The economic slowdown has slowed down the sales in QuickBooks leading Intuit to revise its guidance. For fiscal 2008, it expects QuickBooks segment to grow between 5 and 7% (down from earlier estimate of 8 to 12%). Revenue for 2008 is expected to be in the range of $3.0 to $3.05 billion, or growth of 12 to 14%. 2008 GAAP EPS guidance has been reduced to $1.38 to $1.40 accounting for the Homestead acquisition and the non-renewal of R&D tax credit.
For Q3, Intuit expects revenue between $1.268 and $1.293 billion or y-o-y growth of 11% to 14% and GAAP diluted EPS between $1.23 and $1.26. For Q4, it expects revenue of $466 to $471 million or 8 to 9% y-o-y growth and a GAAP loss per share of $0.14 to $0.12.

The revision in the guidance sent its stock to a 52-week low of $25.86 on February 22. It is currently trading around $28 and market cap is around $9.3 billion.

I maintain my recommendation that the core business model at Intuit needs to shift to SaaS to give its stock the benefit of predictability that other pureplay SaaS vendors are enjoying. Today, it is still much more of a packaged software business, and in the small business customer base, this lack of visibility and predictability makes life complicated. It won’t be an easy shift, of course, but over the long term horizon, definitely worthwhile. Concur made the shift, and is now reaping the benefits. You can read about that experience in my conversation with Steve Singh, Concur’s CEO.

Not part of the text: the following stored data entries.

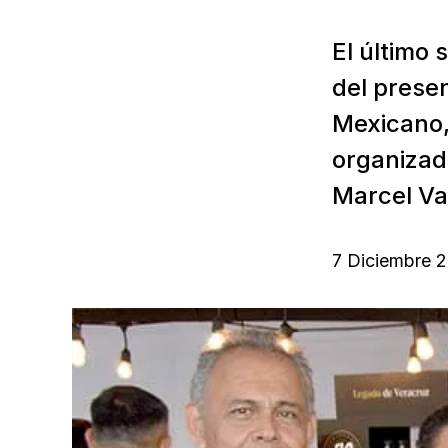
El último
del presen
Mexicano, 
organizad
Marcel Va
7 Diciembre 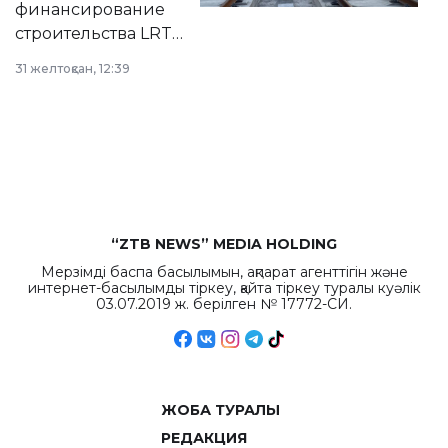
финансирование
строительства LRT
в Астане из
31 желтоқсан, 12:39
республиканского
бюджета достигло
рекордных
объемов.
“ZTB NEWS” MEDIA HOLDING
Мерзімді баспа басылымын, ақпарат агенттігін және
интернет-басылымды тіркеу, қайта тіркеу туралы куәлік
03.07.2019 ж. берілген № 17772-СИ.
ЖОБА ТУРАЛЫ
РЕДАКЦИЯ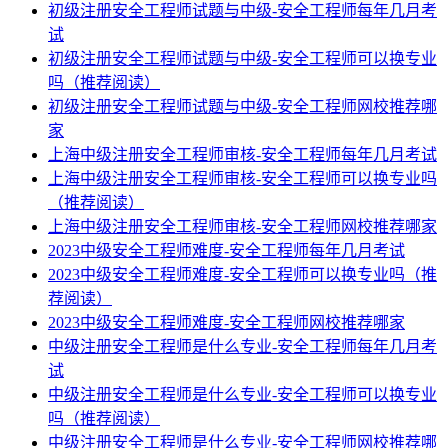
初级注册安全工程师试题与中级-安全工程师每年几月考
试
初级注册安全工程师试题与中级-安全工程师可以换专业
吗（推荐阅读）
初级注册安全工程师试题与中级-安全工程师网校推荐哪
家
上海中级注册安全工程师审核-安全工程师每年几月考试
上海中级注册安全工程师审核-安全工程师可以换专业吗
（推荐阅读）
上海中级注册安全工程师审核-安全工程师网校推荐哪家
2023中级安全工程师难度-安全工程师每年几月考试
2023中级安全工程师难度-安全工程师可以换专业吗（推
荐阅读）
2023中级安全工程师难度-安全工程师网校推荐哪家
中级注册安全工程师是什么专业-安全工程师每年几月考
试
中级注册安全工程师是什么专业-安全工程师可以换专业
吗（推荐阅读）
中级注册安全工程师是什么专业-安全工程师网校推荐哪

Similarly, if and when Intuit would have moved to a subscription model altogether, the company’s otherwise strong value proposition, customer-base, brand recognition - all assets of enviable magnitude - would make it a great investment, not just a great company.

In the interim, the instant gratification and predictability driven Wall Street will continue to punish the company, especially if the weakening economy causes them further headaches.